Researcher to test value of tailored gene testing

A Perth researcher is hoping to make a case for the upfront use of advanced DNA testing in patients with two of the most common forms of leukaemia.

Sir Charles Gairdner Hospital haematologist Dr Xuan Ni Tan is one of five cancer researchers awarded a State Government fellowship in the latest round of the WA Cancer and Palliative Care Network Fellowship program.

She will use her fellowship to determine whether the benefits of more targeted treatment can justify the costs of using advanced gene-sequencing technology to screen patients before they start treatment.

Dr Tan’s retrospective study will investigate the extent to which such sequencing would have altered the course – and cost – of treatment of 150 WA patients with Acute Myeloid Leukaemia (AML) and Chronic Lymphocytic Leukaemia (CLL).

These two cancers are the most prevalent forms of leukaemia in adults, affecting about 2600 Australians annually.

Patients involved in Dr Tan’s research have already completed their treatment which they were given in accordance with contemporary treatment guidelines.

Treatment for AML typically begins with one or two rounds of intense chemotherapy (designed to achieve remission by killing as many abnormal white blood cells as possible) followed by a further four rounds to consolidate the gains of their earlier therapy.

Genetic testing currently offered to these patients flags a proportion as high-risk, requiring a bone marrow transplant for best survival. But it is estimated that up to 25 per cent of high-risk patients are missed.

These undetected patients face not only delays in accessing alternative treatments but exposure to potentially harmful therapy.

Dr Tan will see how the use of massively parallel sequencing – where multiple genes are sequenced simultaneously – would have influenced the treatments of her patient cohort (100 AML and 50 CLL patients) and the difference it would have made to the overall costs of their treatment.

Although the technique is more expensive than the genetic testing currently offered, Dr Tan will see if the extra cost would have been offset by the savings made from patients getting more suitable treatment earlier.

Dr Tan’s study is focusing on AML and CLL because of their prevalence among adults and because of the ability of advanced sequencing to detect mutations in these cancers that would change treatment selection.

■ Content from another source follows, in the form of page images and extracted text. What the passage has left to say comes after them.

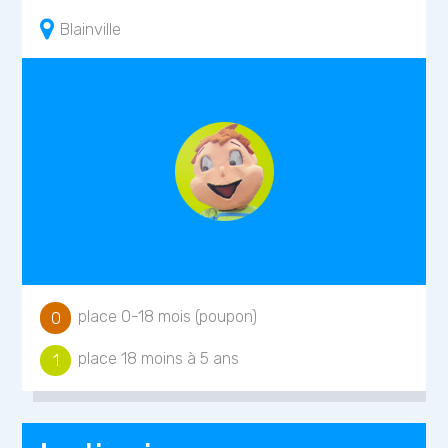
Blainville
place 0-18 mois (poupon)
0
place 18 moins à 5 ans
1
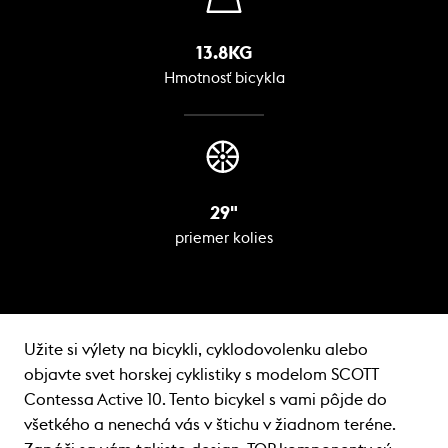
13.8KG
Hmotnosť bicykla
29"
priemer kolies
Užite si výlety na bicykli, cyklodovolenku alebo
objavte svet horskej cyklistiky s modelom SCOTT
Contessa Active 10. Tento bicykel s vami pôjde do
všetkého a nenechá vás v štichu v žiadnom teréne.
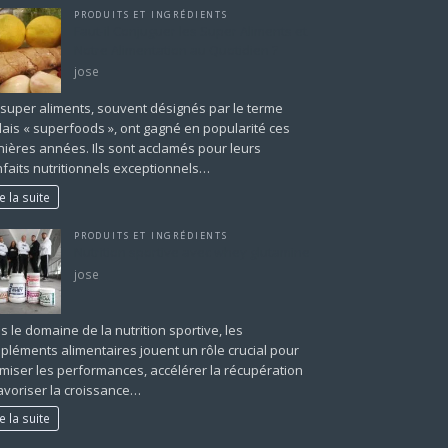
PRODUITS ET INGRÉDIENTS
Faut-il Conjuguer les Super Aliments et
Notre Alimentation au Quotidien ?
jose
 super aliments, souvent désignés par le terme
lais « superfoods », ont gagné en popularité ces
nières années. Ils sont acclamés pour leurs
nfaits nutritionnels exceptionnels…
re la suite
PRODUITS ET INGRÉDIENTS
Nutrition sportive avec whey glutamine
jose
 le domaine de la nutrition sportive, les
pléments alimentaires jouent un rôle crucial pour
imiser les performances, accélérer la récupération
favoriser la croissance…
re la suite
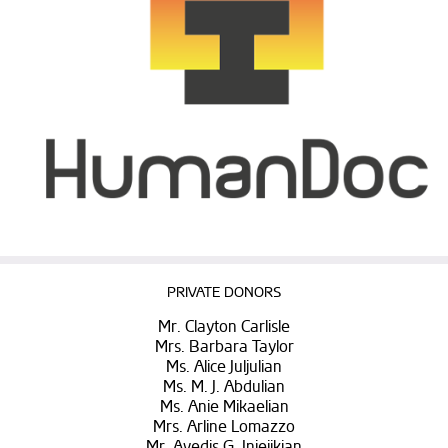
PRIVATE DONORS
Mr. Clayton Carlisle
Mrs. Barbara Taylor
Ms. Alice Juljulian
Ms. M. J. Abdulian
Ms. Anie Mikaelian
Mrs. Arline Lomazzo
Mr. Avedis G. Injejikian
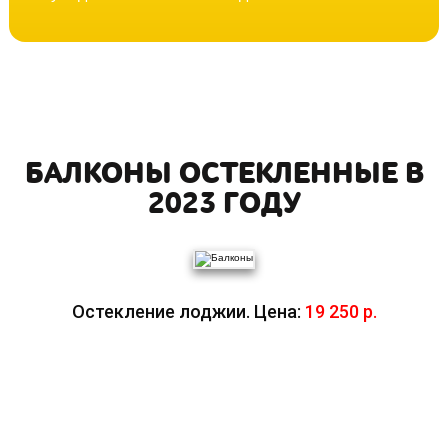
БАЛКОНЫ ОСТЕКЛЕННЫЕ В
2023 ГОДУ
Остекление лоджии. Цена:
19 250 р.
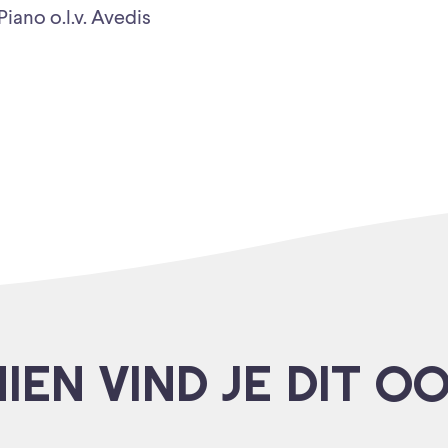
iano o.l.v. Avedis
IEN VIND JE DIT O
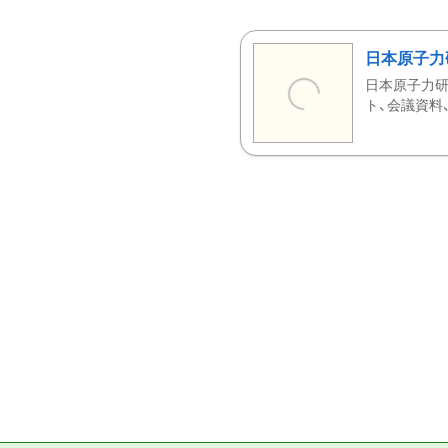
日本原子力
日本原子力研
ト、会議資料、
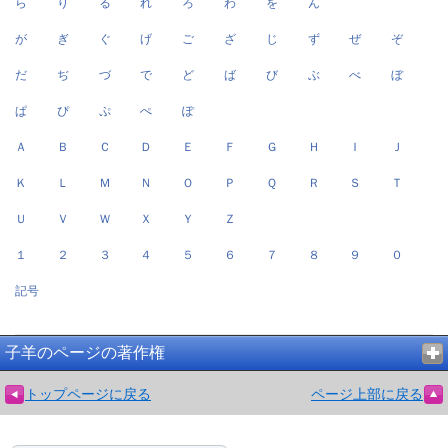
ら
り
る
れ
ろ
わ
を
ん
が
ぎ
ぐ
げ
ご
ざ
じ
ず
ぜ
ぞ
だ
ぢ
づ
で
ど
ば
び
ぶ
べ
ぼ
ぱ
ぴ
ぷ
ぺ
ぽ
Ａ
Ｂ
Ｃ
Ｄ
Ｅ
Ｆ
Ｇ
Ｈ
Ｉ
Ｊ
Ｋ
Ｌ
Ｍ
Ｎ
Ｏ
Ｐ
Ｑ
Ｒ
Ｓ
Ｔ
Ｕ
Ｖ
Ｗ
Ｘ
Ｙ
Ｚ
１
２
３
４
５
６
７
８
９
０
記号
子羊のページの著作権
トップページに戻る
ページ上部に戻る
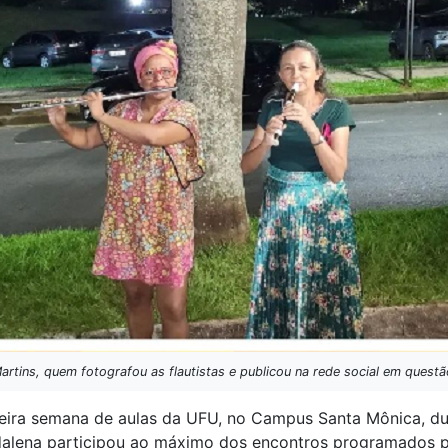
artins, quem fotografou as flautistas e publicou na rede social em quest
eira semana de aulas da UFU, no Campus Santa Mônica, du
dalena participou ao máximo dos encontros programados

Evidence of significant patient benefit without substantial additional costs would provide a case for offering the advanced sequencing upfront to all AML and CLL patients.

While 75 per cent of AML patients achieve remission from chemotherapy, most will relapse within three years. For some CLL patients, treatment will not only be ineffective but could also put them at risk of life-threatening infections and secondary cancers.

The Department of Health’s Assistant Director General (Clinical Excellence) Dr James Williamson said Dr Tan’s research highlighted the opportunities arising from advances in human genomics that were enabling doctors to provide treatments tailored to patients’ individual genetics and the genetics of their cancer.

“What is important about this project is that it has the potential to prevent cancer patients being subjected to unnecessary, ineffective and potentially harmful treatments while hastening their access to alternative options,” he said.

The full list of fellowship recipients is

  • Dr Aesha Gandhi, Edith Cowan University – Autoantibodies as Biomarkers of Onset of Immune-related Adverse Events in Cutaneous Melanoma Patients.
  • Dr Brendon Lau – South Metropolitan Health Service (SMHS) Fiona Stanley Hospital – TeleChemotherapy in country Western Australia: Acceptability, out-of-pocket costs, and outcomes evaluation.
  • Dr Shao Yang Tneh – Royal Perth Hospital – Disease Monitoring using plasma cell-free DNA in Acute Myeloid Leukaemia and Myelodysplastic Syndrome.
  • Dr Stephanie Lam – Fiona Stanley Hospital – Precision Diagnostics for del(17p) in Multiple Myeloma.
  • Dr Xuan Ni Tan – Sir Charles Gairdner Hospital, Department of Haematology – Next Generation Sequencing in Acute Myeloid Leukaemia and Chronic Lymphocytic Leukaemia: A Health Economic Analysis.